Beware of glitz and glitter. There are many hybrid policies that offer variable coverage, variable premiums, variable returns, and various optional riders such as disability waivers, guaranteed insurability, and conversion features. The cost of these additional options can be excessive, and you shouldn’t pay for features you don’t need. I have yet to see one of my clients actually exercise one of these options. Variable coverages, premiums, and investment returns usually confuse and leave doctors disappointed down the road. As an example, I have yet to see a ‘universal life’ policy that ever panned out as originally illustrated in the sales pitch.

Comparison shop. Don’t settle for one quote from one insurance company. Shop around and compare prices from several companies, but be sure you are comparing similar policies with similar coverages and benefits.

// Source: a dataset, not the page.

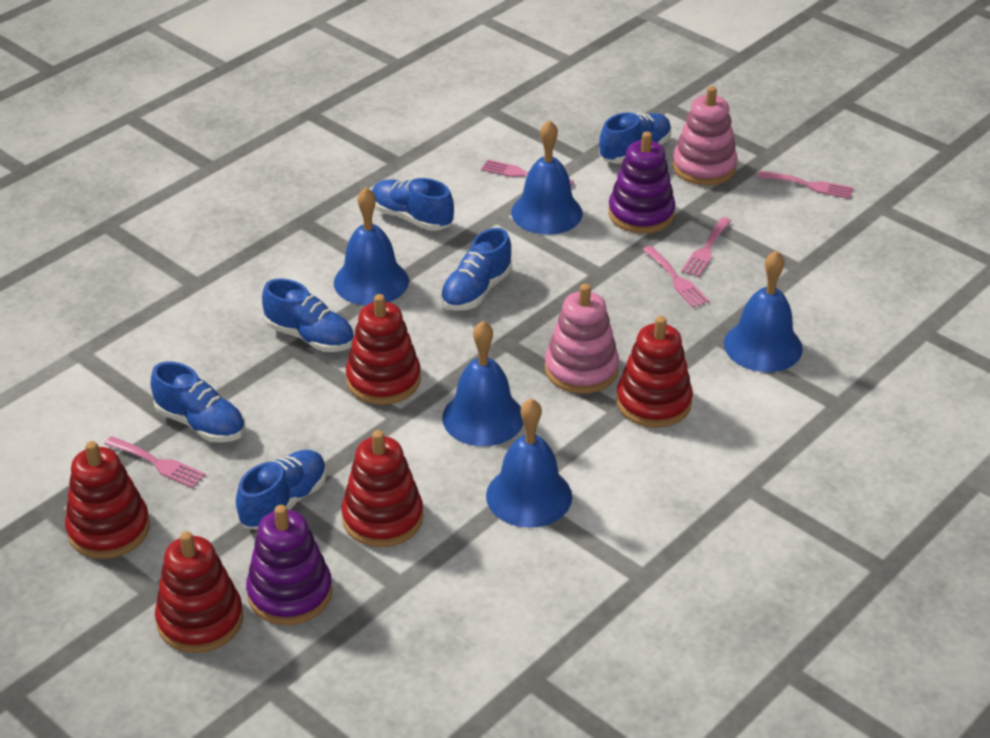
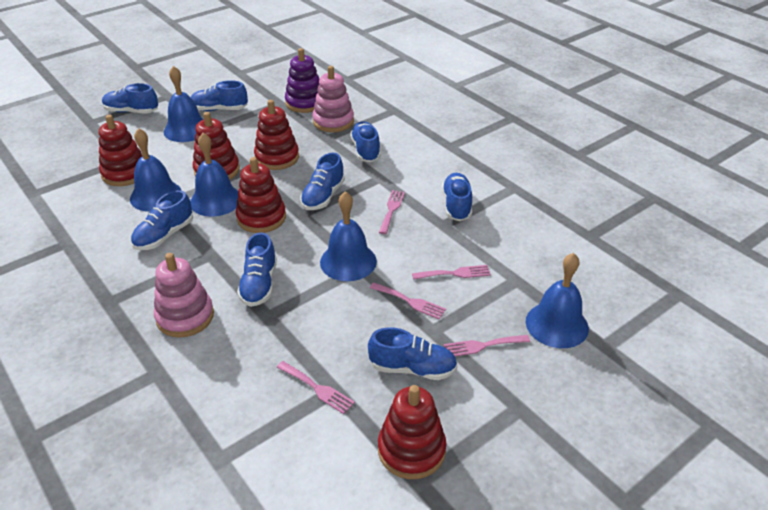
blue shoe: [151,362,245,443] [236,450,327,530] [262,279,354,352] [372,178,454,231] [440,228,512,311] [599,112,671,164] = 6 -> [102,83,158,114] [131,190,193,250] [191,80,248,111] [237,232,277,307] [300,153,345,210] [350,121,381,162] [368,327,458,380] [442,173,472,221] = 8
purple stacking toy: [246,505,333,625] [608,132,676,234] = 2 -> [285,48,320,113] = 1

Prices can vary substantially, depending on each company’s internal pricing strategies.

Check on the company’s financial strength. All insurance companies are rated by the major rating companies, including A.M. Best, Moody’s, and Standard & Poor’s. The ratings reflect the company’s ability to meet its obligations and are a good yardstick measurement of financial security. These ratings can be found in public libraries and on the Internet.

Re-evaluate your insurance needs. With the help of your agent and CPA, you should periodically re-evaluate your insurance needs. Your group practice situation and, accordingly, its needs will change as will insurance costs. It may be surprising, but your insurance costs may actually decrease over time.